Pandemia ameaça deixar cicatrizes nas crianças e jovens durante décadas
A perda nas aprendizagens das crianças foi substancial e o país não lhe está a dar a devida atenção, segundo Susana Peralta, co-autora do relatório Portugal – Balanço Social 2021. Na leitura dos indicadores, a economista chama ainda a atenção para os jovens que a pandemia “chutou” para fora do mercado de trabalho.
As crianças e os jovens acabados de entrar no mercado de trabalho serão os grupos mais fustigados pela pandemia, a médio e longo prazo. As primeiras por causa das perdas nas aprendizagens, os segundos porque demorarão a recuperar do solavanco sofrido na sua inserção laboral. A conclusão é da economista Susana Peralta, co-autora do relatório Portugal – Balanço Social 2021, que traça o retrato do país após o primeiro ano da pandemia.
No ano de 2020, o risco de pobreza tinha aumentado 2,2 pontos percentuais, para 18,4% da população, conforme tinha já demonstrado o inquérito do Instituto Nacional de Estatística (INE) aos rendimentos e condições de vida, realizado já em 2021, mas com base nos rendimentos do ano anterior. As mulheres, as pessoas com 65 ou mais anos de idade e as famílias com crianças (sobretudo as monoparentais) e os desempregados foram os grupos mais fustigados pelo agravamento da pobreza, o que também não constituiu surpresa num cenário em que, num único ano, surgiram 230 mil novos pobres em Portugal, fazendo aumentar para 1,9 milhões os portugueses obrigados a viver com menos de 554 euros por mês.
Para Susana Peralta, porém, o país está em condições de recuperar rapidamente deste efeito imediato da pandemia na sua situação social. “Os níveis de consumo e do PIB [Produto Interno Bruto] deverão rapidamente voltar aos níveis de 2019 – não sei quando, mas num prazo razoavelmente rápido, também por causa das políticas governamentais de apoio às empresas”, começa por situar a investigadora da Nova School of Business and Economics, para quem as cicatrizes mais difíceis de fazer desaparecer serão as deixadas pelo SARS-Cov-2 nas crianças e nos jovens, “cujo potencial corre o risco de sair fortemente limitado”.
No caso dos jovens recém-ingressados no mercado de trabalho, “a grande máquina de protecção social que foi o layoff pouco os ajudou”. “Foi uma medida muito útil e boa, foi, aliás, adoptada em toda a Europa, mas o layoff proíbe as empresas de despedir pessoas; não as obriga a renovar contratos nem a manter relações com os prestadores de serviços, vulgo ‘recibos verdes’ e ‘falsos recibos verdes’”, refere Peralta.
Desde o início da pandemia e até Outubro de 2020, mais de 100 mil empresas tinham entregado pedidos de layoff, abrangendo 1,4 milhões de trabalhadores.
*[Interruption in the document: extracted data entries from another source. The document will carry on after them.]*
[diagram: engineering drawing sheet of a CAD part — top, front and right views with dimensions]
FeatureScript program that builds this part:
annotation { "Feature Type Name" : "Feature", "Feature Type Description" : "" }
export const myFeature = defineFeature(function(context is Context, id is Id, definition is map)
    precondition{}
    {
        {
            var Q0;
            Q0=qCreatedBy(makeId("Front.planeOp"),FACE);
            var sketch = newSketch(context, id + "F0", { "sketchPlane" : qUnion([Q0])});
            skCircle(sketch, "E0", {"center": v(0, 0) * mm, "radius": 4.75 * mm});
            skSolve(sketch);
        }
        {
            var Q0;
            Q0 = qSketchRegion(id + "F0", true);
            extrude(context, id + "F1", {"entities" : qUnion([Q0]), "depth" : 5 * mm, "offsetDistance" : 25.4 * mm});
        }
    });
Entre Janeiro e Abril de 2021, 57 mil empresas tinham recorrido àquele mecanismo, para um universo de 299 mil trabalhadores. Mas, num mercado laboral dual como o português, que se reparte “entre um grupo de trabalhadores extremamente protegido e outro muito mais fragilizado”, os jovens foram os primeiros a ser “chutados” para fora do mercado de trabalho, por serem também os mais abrangidos por contratos de trabalho temporários e vínculos precários.
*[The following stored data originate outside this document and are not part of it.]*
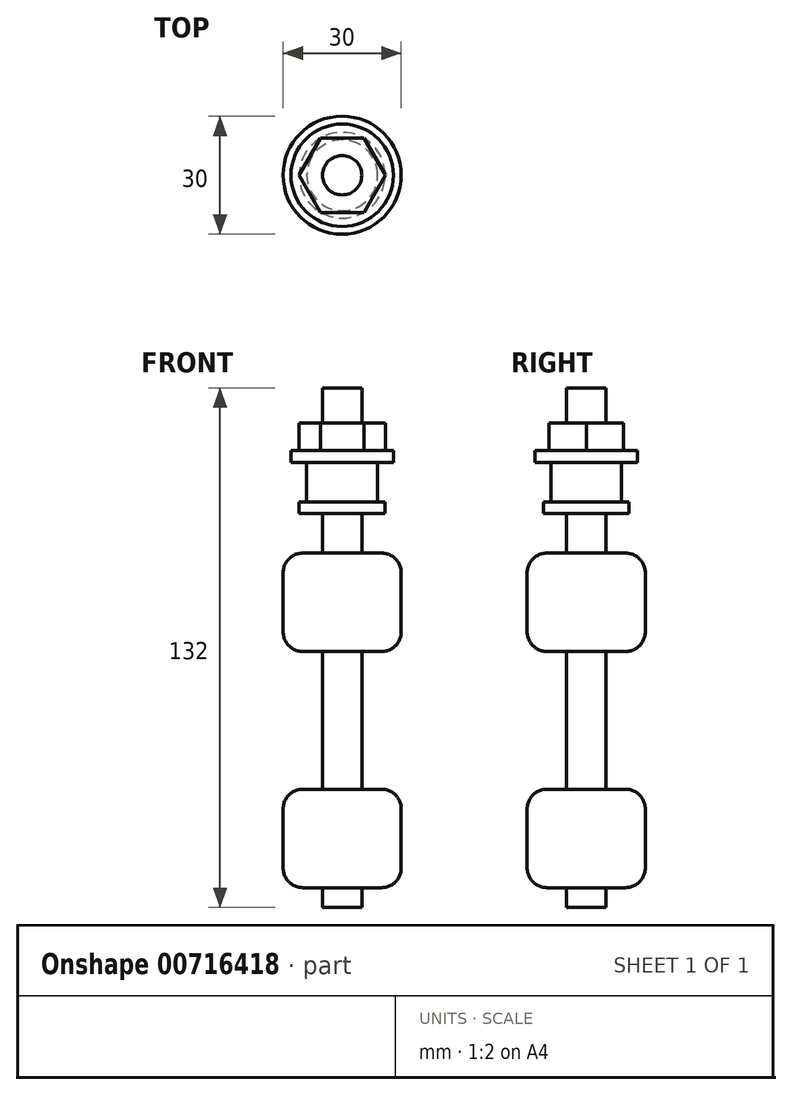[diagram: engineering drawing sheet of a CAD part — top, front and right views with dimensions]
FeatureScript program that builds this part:
annotation { "Feature Type Name" : "Feature", "Feature Type Description" : "" }
export const myFeature = defineFeature(function(context is Context, id is Id, definition is map)
    precondition{}
    {
        {
            var Q0;
            Q0=qCreatedBy(makeId("Top.planeOp"),FACE);
            var sketch = newSketch(context, id + "F0", { "sketchPlane" : qUnion([Q0])});
            skCircle(sketch, "E0", {"center": v(0, 0) * mm, "radius": 10.9 * mm});
            skSolve(sketch);
        }
        {
            var Q0;
            Q0=qSketchRegion(id+"F0",true);
            extrude(context, id + "F1", {"entities" : qUnion([Q0]), "depth" : 3 * mm, "offsetDistance" : 25 * mm});
        }
        {
            var Q0;
            Q0=makeQuery(id+"F1.opExtrude","CAP_FACE",FACE,{"disambiguationData":[OSD([sQuery(id+"F0.wireOp",EDGE,"E0")])],"isStart":false});
            var sketch = newSketch(context, id + "F2", { "sketchPlane" : qUnion([Q0])});
            skCircle(sketch, "E1", {"center": v(0, 0) * mm, "radius": 9 * mm});
            skSolve(sketch);
        }
        {
            var Q0;
            Q0=qSketchRegion(id+"F2",true);
            extrude(context, id + "F3", {"entities" : qUnion([Q0]), "operationType" : NewBodyOperationType.ADD, "depth" : 10 * mm, "offsetDistance" : 25 * mm});
        }
        {
            var Q0;
            Q0=makeQuery(id+"F3.opExtrude","CAP_FACE",FACE,{"disambiguationData":[OSD([sQuery(id+"F2.wireOp",EDGE,"E1")])],"isStart":false});
            var sketch = newSketch(context, id + "F4", { "sketchPlane" : qUnion([Q0])});
            skCircle(sketch, "E2", {"center": v(0, 0) * mm, "radius": 13 * mm});
            skSolve(sketch);
        }
        {
            var Q0;
            Q0=qSketchRegion(id+"F4",true);
            extrude(context, id + "F5", {"entities" : qUnion([Q0]), "operationType" : NewBodyOperationType.ADD, "depth" : 3 * mm, "offsetDistance" : 25 * mm});
        }
        {
            var Q0;
            Q0=makeQuery(id+"F5.opExtrude","CAP_FACE",FACE,{"disambiguationData":[OSD([sQuery(id+"F4.wireOp",EDGE,"E2")])],"isStart":false});
            var sketch = newSketch(context, id + "F6", { "sketchPlane" : qUnion([Q0])});
            skCircle(sketch, "E3.cCircle", {"center": v(0, 0) * mm, "radius": 9.5 * mm, "construction": true});
            skLineSegment(sketch, "E3.0", {"start": v(5.48, -9.5) * mm, "end": v(-5.48, -9.5) * mm});
            skLineSegment(sketch, "E3.1", {"start": v(-5.48, -9.5) * mm, "end": v(-10.97, 0) * mm});
            skLineSegment(sketch, "E3.2", {"start": v(-10.97, 0) * mm, "end": v(-5.48, 9.5) * mm});
            skLineSegment(sketch, "E3.3", {"start": v(-5.48, 9.5) * mm, "end": v(5.48, 9.5) * mm});
            skLineSegment(sketch, "E3.4", {"start": v(5.48, 9.5) * mm, "end": v(10.97, 0) * mm});
            skLineSegment(sketch, "E3.5", {"start": v(10.97, 0) * mm, "end": v(5.48, -9.5) * mm});
            skPoint(sketch, "E3.0.midPoint", {"position": v(0, -9.5) * mm});
            skSolve(sketch);
        }
        {
            var Q0;
            Q0=qSketchRegion(id+"F6",true);
            extrude(context, id + "F7", {"entities" : qUnion([Q0]), "operationType" : NewBodyOperationType.ADD, "depth" : 7 * mm, "offsetDistance" : 25 * mm});
        }
        {
            var Q0;
            Q0=makeQuery(id+"F7.opExtrude","CAP_FACE",FACE,{"disambiguationData":[OSD([sQuery(id+"F6.wireOp",EDGE,"E3.0"),sQuery(id+"F6.wireOp",EDGE,"E3.1"),sQuery(id+"F6.wireOp",EDGE,"E3.2"),sQuery(id+"F6.wireOp",EDGE,"E3.3"),sQuery(id+"F6.wireOp",EDGE,"E3.4"),sQuery(id+"F6.wireOp",EDGE,"E3.5")])],"isStart":false});
            var sketch = newSketch(context, id + "F8", { "sketchPlane" : qUnion([Q0])});
            skCircle(sketch, "E4", {"center": v(0, 0) * mm, "radius": 5 * mm});
            skSolve(sketch);
        }
        {
            var Q0;
            Q0=qSketchRegion(id+"F8",true);
            extrude(context, id + "F9", {"entities" : qUnion([Q0]), "operationType" : NewBodyOperationType.ADD, "depth" : 9 * mm, "offsetDistance" : 25 * mm});
        }
        {
            var Q0;
            Q0=makeQuery(id+"F1.opExtrude","CAP_FACE",FACE,{"disambiguationData":[OSD([sQuery(id+"F0.wireOp",EDGE,"E0")])],"isStart":true});
            var sketch = newSketch(context, id + "F10", { "sketchPlane" : qUnion([Q0])});
            skCircle(sketch, "E5", {"center": v(0, 0) * mm, "radius": 5 * mm});
            skSolve(sketch);
        }
        {
            var Q0;
            Q0=qSketchRegion(id+"F10",true);
            extrude(context, id + "F11", {"entities" : qUnion([Q0]), "operationType" : NewBodyOperationType.ADD, "depth" : 100 * mm, "offsetDistance" : 25 * mm});
        }
        {
            var Q0;
            Q0=makeQuery(id+"F11.opExtrude","CAP_FACE",FACE,{"disambiguationData":[OSD([sQuery(id+"F10.wireOp",EDGE,"E5")])],"isStart":false});
            cPlane(context, id + "F12", {"entities" : qUnion([Q0]), "cplaneType" : CPlaneType.OFFSET, "offset" : 5 * mm, "oppositeDirection" : true, "width" : 150 * mm, "height" : 150 * mm});
        }
        {
            var Q0;
            Q0=qCreatedBy(id+"F12.planeOp",FACE);
            var sketch = newSketch(context, id + "F13", { "sketchPlane" : qUnion([Q0])});
            skCircle(sketch, "E6", {"center": v(0, 0) * mm, "radius": 15 * mm});
            skSolve(sketch);
        }
        {
            var Q0;
            Q0 = qSketchRegion(id + "F13", true);
            extrude(context, id + "F14", {"entities" : qUnion([Q0]), "operationType" : NewBodyOperationType.ADD, "oppositeDirection" : true, "depth" : 25 * mm, "offsetDistance" : 25 * mm});
        }
        {
            var Q0;
            Q0=makeQuery(id+"F11.opExtrude","CAP_FACE",FACE,{"disambiguationData":[OSD([sQuery(id+"F10.wireOp",EDGE,"E5")])],"isStart":false});
            cPlane(context, id + "F15", {"entities" : qUnion([Q0]), "cplaneType" : CPlaneType.OFFSET, "offset" : 65 * mm, "oppositeDirection" : true, "width" : 150 * mm, "height" : 150 * mm});
        }
        {
            var Q0;
            Q0=qCreatedBy(id+"F15.planeOp",FACE);
            var sketch = newSketch(context, id + "F16", { "sketchPlane" : qUnion([Q0])});
            skCircle(sketch, "E7", {"center": v(0, 0) * mm, "radius": 15 * mm});
            skSolve(sketch);
        }
        {
            var Q0;
            Q0 = qSketchRegion(id + "F16", true);
            extrude(context, id + "F17", {"entities" : qUnion([Q0]), "operationType" : NewBodyOperationType.ADD, "oppositeDirection" : true, "depth" : 25 * mm, "offsetDistance" : 25 * mm});
        }
        {
            var Q0;
            Q0=makeQuery(id+"F14.opExtrude","CAP_EDGE",EDGE,{"disambiguationData":[OSD([sQuery(id+"F13.wireOp",EDGE,"E6")])],"isStart":false});
            var Q1;
            Q1=makeQuery(id+"F14.opExtrude","CAP_EDGE",EDGE,{"disambiguationData":[OSD([sQuery(id+"F13.wireOp",EDGE,"E6")])],"isStart":true});
            var Q2;
            Q2=makeQuery(id+"F17.opExtrude","CAP_EDGE",EDGE,{"disambiguationData":[OSD([sQuery(id+"F16.wireOp",EDGE,"E7")])],"isStart":false});
            var Q3;
            Q3=makeQuery(id+"F17.opExtrude","CAP_EDGE",EDGE,{"disambiguationData":[OSD([sQuery(id+"F16.wireOp",EDGE,"E7")])],"isStart":true});
            fillet(context, id + "F18", {"entities" : qUnion([Q0, Q1, Q2, Q3]), "radius" : 5 * mm, "tangentPropagation" : true, "allowEdgeOverflow" : false});
        }
    });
Se compararmos Agosto de 2019 com o mesmo mês de 2021, as inscrições dos jovens adultos, entre os 25 e os 34 anos, nos centros de emprego tinham triplicado. Nos primeiros oito meses do ano passado, “em média, esta faixa etária teve um aumento de 67% de desempregados face a 2019”, lê-se no relatório. “Isto vai deixar cicatrizes difíceis de curar porque sabemos, a partir de estudos feitos a propósito de crises anteriores, que quando os jovens têm um começo coxo, aos trambolhões, os efeitos sentem-se a médio e longo prazo”, conclui Peralta.
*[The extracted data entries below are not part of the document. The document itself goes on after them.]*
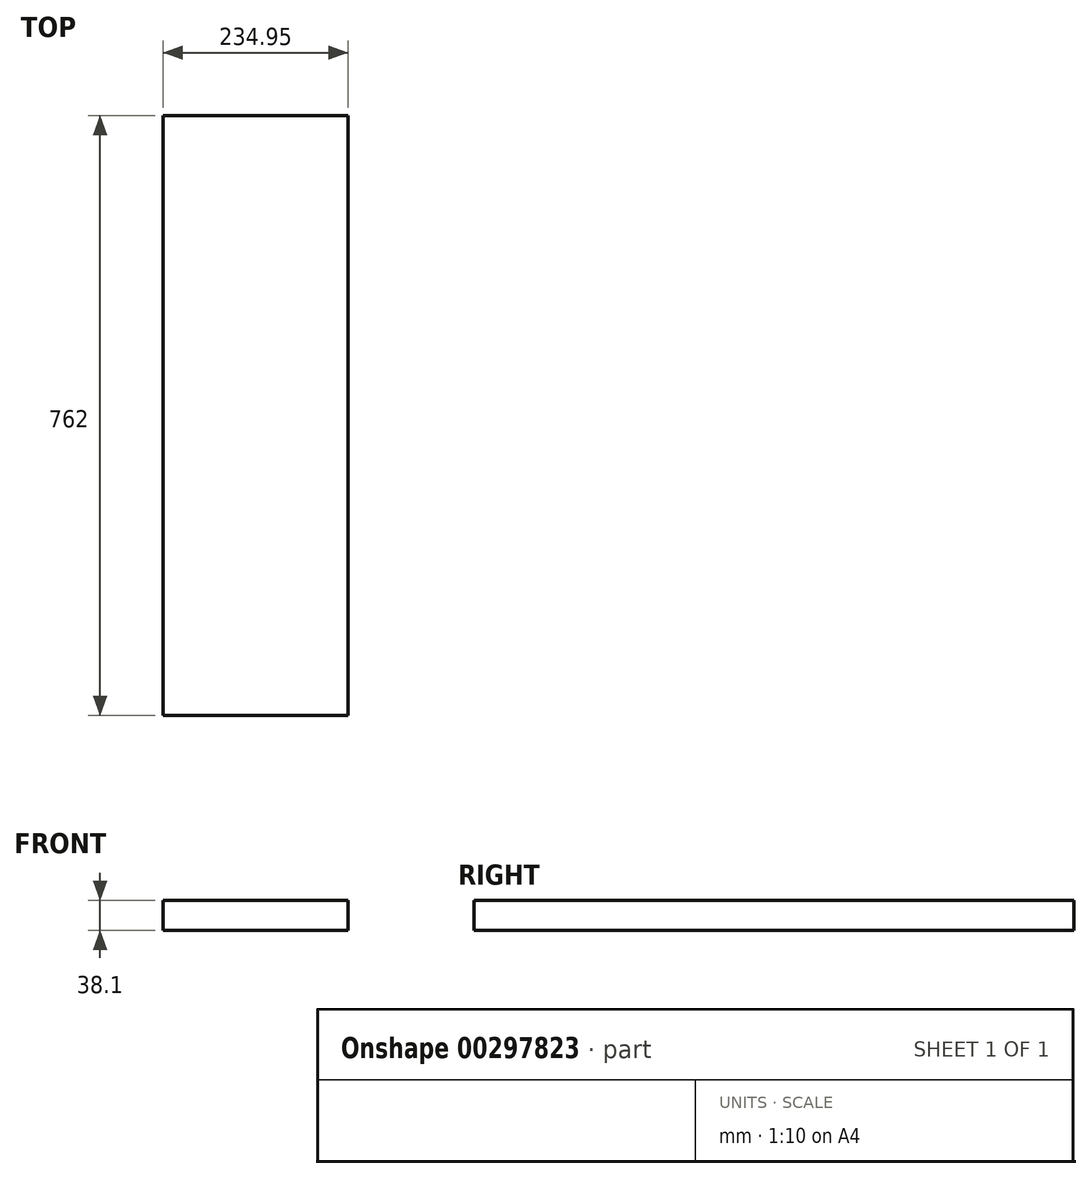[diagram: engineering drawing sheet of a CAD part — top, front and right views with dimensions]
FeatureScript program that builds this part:
annotation { "Feature Type Name" : "Feature", "Feature Type Description" : "" }
export const myFeature = defineFeature(function(context is Context, id is Id, definition is map)
    precondition{}
    {
        {
            var Q0;
            Q0=qCreatedBy(makeId("Top.planeOp"),FACE);
            var sketch = newSketch(context, id + "F0", { "sketchPlane" : qUnion([Q0])});
            skLineSegment(sketch, "E0.bottom", {"start": v(0, 0) * mm, "end": v(234.95, 0) * mm});
            skLineSegment(sketch, "E0.top", {"start": v(0, 762) * mm, "end": v(234.95, 762) * mm});
            skLineSegment(sketch, "E0.left", {"start": v(0, 0) * mm, "end": v(0, 762) * mm});
            skLineSegment(sketch, "E0.right", {"start": v(234.95, 0) * mm, "end": v(234.95, 762) * mm});
            skSolve(sketch);
        }
        {
            var Q0;
            Q0=makeQuery(id+"F0.imprint","IMPRINT",FACE,{"disambiguationData":[TD([[makeQuery(id+"F0.imprint","IMPRINT",EDGE,{"derivedFrom":sQuery(id+"F0.wireOp",EDGE,"E0.bottom")}),1.0]])]});
            extrude(context, id + "F1", {"entities" : qUnion([Q0]), "depth" : 38.1 * mm});
        }
    });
Perdas dos alunos “esquecidas”
Do lado das crianças, já se sabia que as mais afectadas pelos dois grandes períodos de encerramento das escolas foram as provenientes dos meios económicos mais desfavorecidos. Os autores deste balanço social (além de Susana Peralta, também Mariana Esteves e Bruno P. Carvalho) recordam que a perda generalizada de competências ficou devidamente demonstrada pelo próprio Instituto de Avaliação Educativa, a partir de um estudo de aferição amostral, aplicado entre 14 e 21 de Junho de 2021, a 49.097 alunos, que mostrou atrasos significativos sobretudo na aritmética.
“Os dados mostram perdas inequívocas sobretudo a Matemática e na gramática, ou seja, nas disciplinas ou matérias que têm uma componente mais formal e em que o ensino em casa se mostrou menos eficiente do que o ensino na escola. E, como os dados que temos não nos permitem aferir assimetrias, podemos admitir que, nalgumas escolas, as perdas possam ter chegado aos 60%, porque não é segredo nenhum que os alunos beneficiários da Acção Social Escolar foram os mais afectados”, interpreta Susana Peralta, cujas preocupações decorrem do facto de “não se estar a dar a devida atenção” ao problema.
Em 2020, recorde-se, mais de uma em cada quatro crianças vivia em casas com telhado, paredes, janelas e chão permeáveis a água ou apodrecidos (o que representa um ligeiro crescimento face a 2019) e 11% em casas sem aquecimento adequado (um decréscimo face a 2018 e 2019). Dos zero aos 17 anos, a taxa de pobreza aumentou nesse ano de 19,1% para 20,4%, o que deixou mais crianças sem condições para aprender em casa.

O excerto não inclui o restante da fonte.